Last month, the European Parliament’s Agriculture Committee proposed implementing a strategy to increase the production of plant proteins in the EU, emphasising that these would increase the “circularity in the food and feed value chains” and benefit the climate, while it voted in favour of the Plant Protein Strategy last week.
However, the bloc has been the subject of multiple investigations – one revealed that some MEPs have deep ties with livestock lobby groups that are attempting to halt green legislation, while another found that intensive pressure from the meat lobby resulted in the EU abandoning its proposed ban on caged farming.

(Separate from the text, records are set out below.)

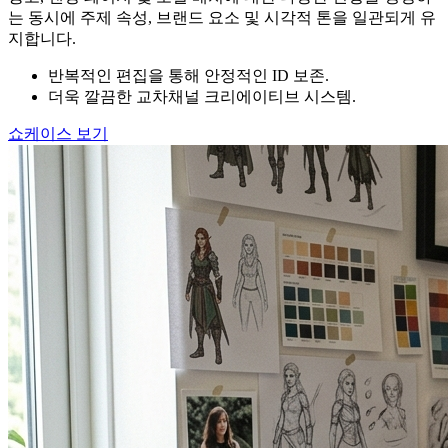
는 동시에 주제 속성, 브랜드 요소 및 시각적 톤을 일관되게 유
지합니다.
반복적인 편집을 통해 안정적인 ID 보존.
더욱 깔끔한 교차채널 크리에이티브 시스템.
쇼케이스 보기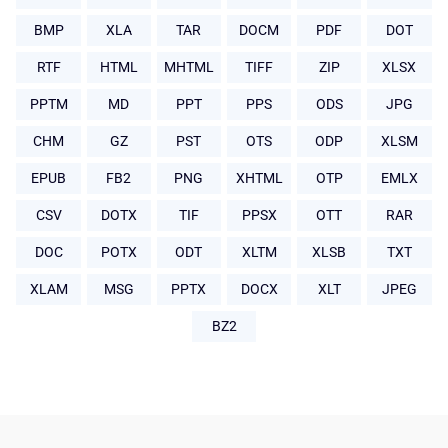
BMP
XLA
TAR
DOCM
PDF
DOT
RTF
HTML
MHTML
TIFF
ZIP
XLSX
PPTM
MD
PPT
PPS
ODS
JPG
CHM
GZ
PST
OTS
ODP
XLSM
EPUB
FB2
PNG
XHTML
OTP
EMLX
CSV
DOTX
TIF
PPSX
OTT
RAR
DOC
POTX
ODT
XLTM
XLSB
TXT
XLAM
MSG
PPTX
DOCX
XLT
JPEG
BZ2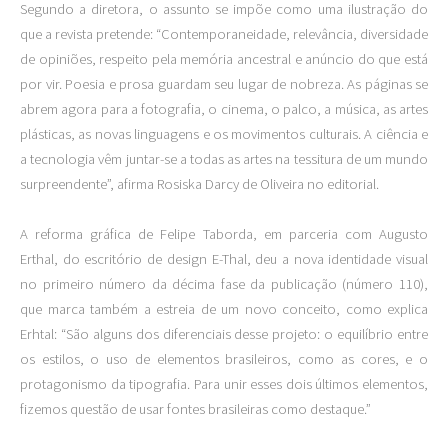
Segundo a diretora, o assunto se impõe como uma ilustração do
que a revista pretende: “Contemporaneidade, relevância, diversidade
de opiniões, respeito pela memória ancestral e anúncio do que está
por vir. Poesia e prosa guardam seu lugar de nobreza. As páginas se
abrem agora para a fotografia, o cinema, o palco, a música, as artes
plásticas, as novas linguagens e os movimentos culturais. A ciência e
a tecnologia vêm juntar-se a todas as artes na tessitura de um mundo
surpreendente”, afirma Rosiska Darcy de Oliveira no editorial.
A reforma gráfica de Felipe Taborda, em parceria com Augusto
Erthal, do escritório de design E-Thal, deu a nova identidade visual
no primeiro número da décima fase da publicação (número 110),
que marca também a estreia de um novo conceito, como explica
Erhtal: “São alguns dos diferenciais desse projeto: o equilíbrio entre
os estilos, o uso de elementos brasileiros, como as cores, e o
protagonismo da tipografia. Para unir esses dois últimos elementos,
fizemos questão de usar fontes brasileiras como destaque.”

Other European countries that have earmarked plant-forward plans include Germany’s National Nutrition Strategy, the Netherlands’ six-year master plan to increase plant protein production and consumption, and Switzerland’s climate strategy to make its food system more sustainable.
Elsewhere, Canada recently changed its Food Guide to encourage greater consumption of plant-based over animal-derived foods, Taiwan is promoting plant-forward, low-carbon diets as part of its 2050 net-zero plan, and the UAE – which hosts COP28 next month – is promoting plant-based eating in the country as part of its Year of Sustainability.